The General Artigas Station (), also  referred to as the Artigas Base is the larger of the two Uruguayan scientific research stations in Antarctica, the other one being Elichiribehety Base. It is one of the 68 bases in Antarctica.

Organization
The Artigas Base depends on the Uruguayan Antarctic Institute Plans & Operations Direction which is ruled by an Interministerial Council, with delegates of MoD, Foreign Affairs and ministry of Education and Culture.
Uruguay, a Consultative member of Antarctic Treaty since 7 October 1985, has a permanent, active and autonomous activity as a National Governmental Program in Antarctic. It comes to effect operating an all year round station in King George Island, South Shetland, and seasonally at Antarctic Peninsula, and onboard its vessel, where performs scientific activity based on SCAR & Treaty needs and recommendations, supported by own logistic sea and air transport, and operating under COMNAP guidelines. Has delegates and members as full member of SCAR, SCAR-WG, COMNAP-SCALOP networks & WG, CCAMLR and ATCM.-

Since 1984 research has been performed in these areas:

Glaciology:
General Glaciology on KGI, South Shetlands, and Antarctic Peninsula, in various fields aiming to detect environmental changes due to anthropogenic activities and those related as response to climatic changes. This program is in scope of SCAR recommendations and is being carried out in cooperation with other nations operating in Antarctica(KORDI)

Atmospheric sciences
Calibration of effects of the atmosphere on metals commonly used in the Antarctic
Mossbauer spectroscopy to identify atmospheric corrosion products
Installation and operation of an ionospheric laboratory at Artigas, the Uruguayan year-round research station on King George Island

Ocean sciences
Comparative studies of physical and chemical variables in coastal waters of Fildes Bay
Observations of the Antarctic Polar Front (Antarctic Convergence)
Marine meteorology of Drake passage, according to SCAR and Treaty objectives.
◆ ◆ ◆ ◆ ◆ ◆ ◆
TRY IT
Reproduce, word for word, the part of the Artigas Base text above that runs from "Atmospheric sciences" up to and including "and Treaty objectives.".

RECORDS SHOWN
◆ ◆ ◆ ◆ ◆ ◆ ◆
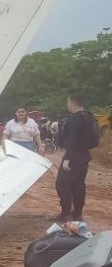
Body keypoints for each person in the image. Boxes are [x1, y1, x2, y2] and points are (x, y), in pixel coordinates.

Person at [54, 94, 95, 222]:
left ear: (72, 103)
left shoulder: (74, 118)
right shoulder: (90, 117)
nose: (67, 105)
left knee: (62, 184)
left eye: (68, 102)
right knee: (79, 185)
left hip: (73, 156)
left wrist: (67, 159)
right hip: (84, 155)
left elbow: (72, 140)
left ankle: (66, 213)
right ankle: (78, 214)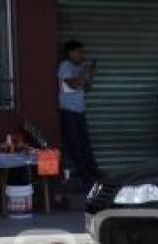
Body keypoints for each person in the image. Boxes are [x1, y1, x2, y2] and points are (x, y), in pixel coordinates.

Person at [58, 40, 98, 192]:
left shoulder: (80, 67)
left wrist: (91, 75)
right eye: (80, 52)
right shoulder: (65, 66)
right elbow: (73, 85)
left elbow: (86, 88)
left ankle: (92, 171)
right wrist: (85, 73)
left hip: (80, 111)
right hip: (68, 112)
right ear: (71, 53)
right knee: (75, 145)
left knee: (85, 143)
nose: (82, 55)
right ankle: (84, 175)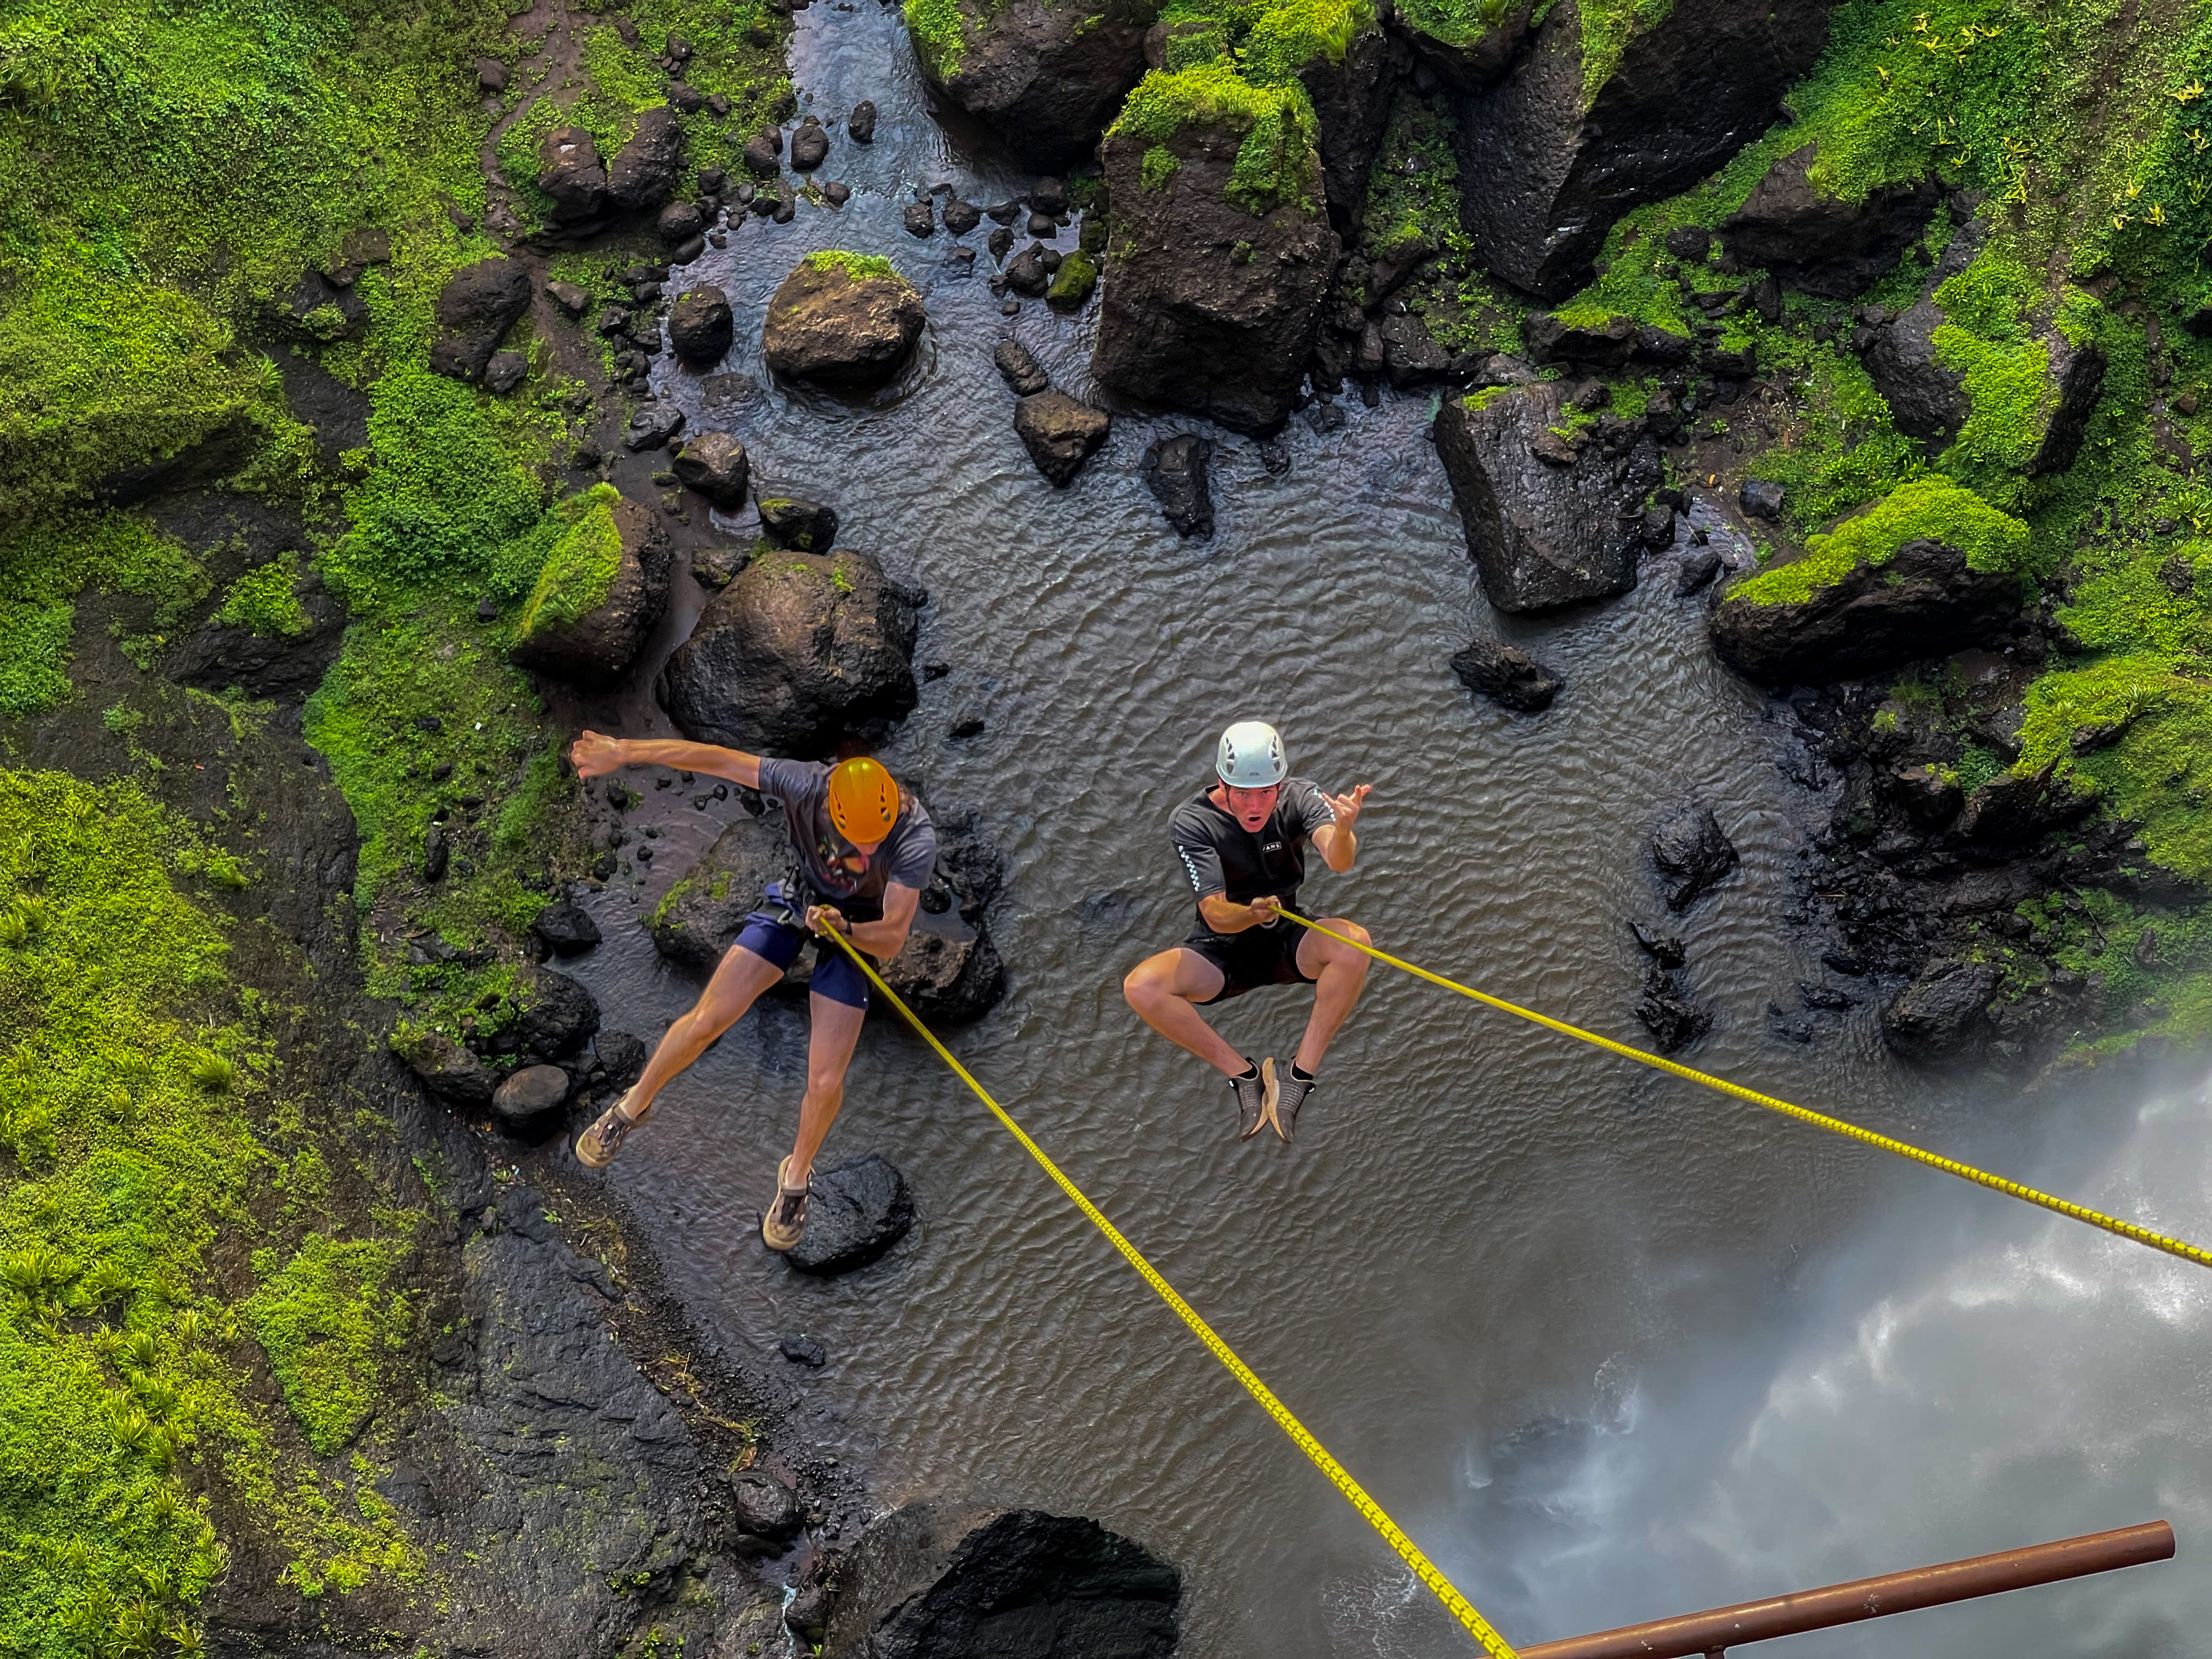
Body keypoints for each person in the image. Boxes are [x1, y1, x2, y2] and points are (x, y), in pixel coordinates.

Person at [565, 730, 935, 1251]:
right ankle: (631, 1108)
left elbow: (894, 936)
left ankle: (795, 1178)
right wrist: (625, 752)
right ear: (835, 808)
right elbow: (715, 759)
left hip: (855, 932)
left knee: (825, 1079)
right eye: (861, 839)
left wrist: (844, 930)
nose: (871, 849)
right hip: (797, 899)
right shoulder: (805, 784)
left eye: (879, 837)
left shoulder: (914, 836)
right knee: (707, 1021)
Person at [1122, 720, 1374, 1144]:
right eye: (1243, 793)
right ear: (1222, 782)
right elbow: (1216, 913)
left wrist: (1345, 830)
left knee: (1356, 944)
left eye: (1266, 792)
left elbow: (1339, 860)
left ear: (1281, 783)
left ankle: (1298, 1077)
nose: (1255, 806)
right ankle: (1246, 1077)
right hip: (1223, 948)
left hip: (1287, 937)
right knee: (1141, 988)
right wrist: (1251, 913)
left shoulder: (1300, 796)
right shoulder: (1192, 821)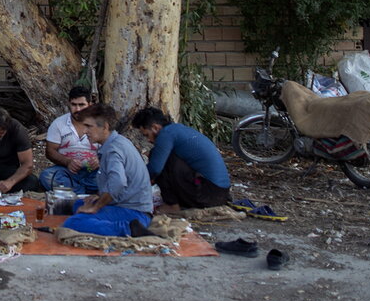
◆ ◆ ◆ ◆ ◆ ◆ ◆
RESPONSE AREA
Atmospheric sciences
Calibration of effects of the atmosphere on metals commonly used in the Antarctic
Mossbauer spectroscopy to identify atmospheric corrosion products
Installation and operation of an ionospheric laboratory at Artigas, the Uruguayan year-round research station on King George Island

Ocean sciences
Comparative studies of physical and chemical variables in coastal waters of Fildes Bay
Observations of the Antarctic Polar Front (Antarctic Convergence)
Marine meteorology of Drake passage, according to SCAR and Treaty objectives.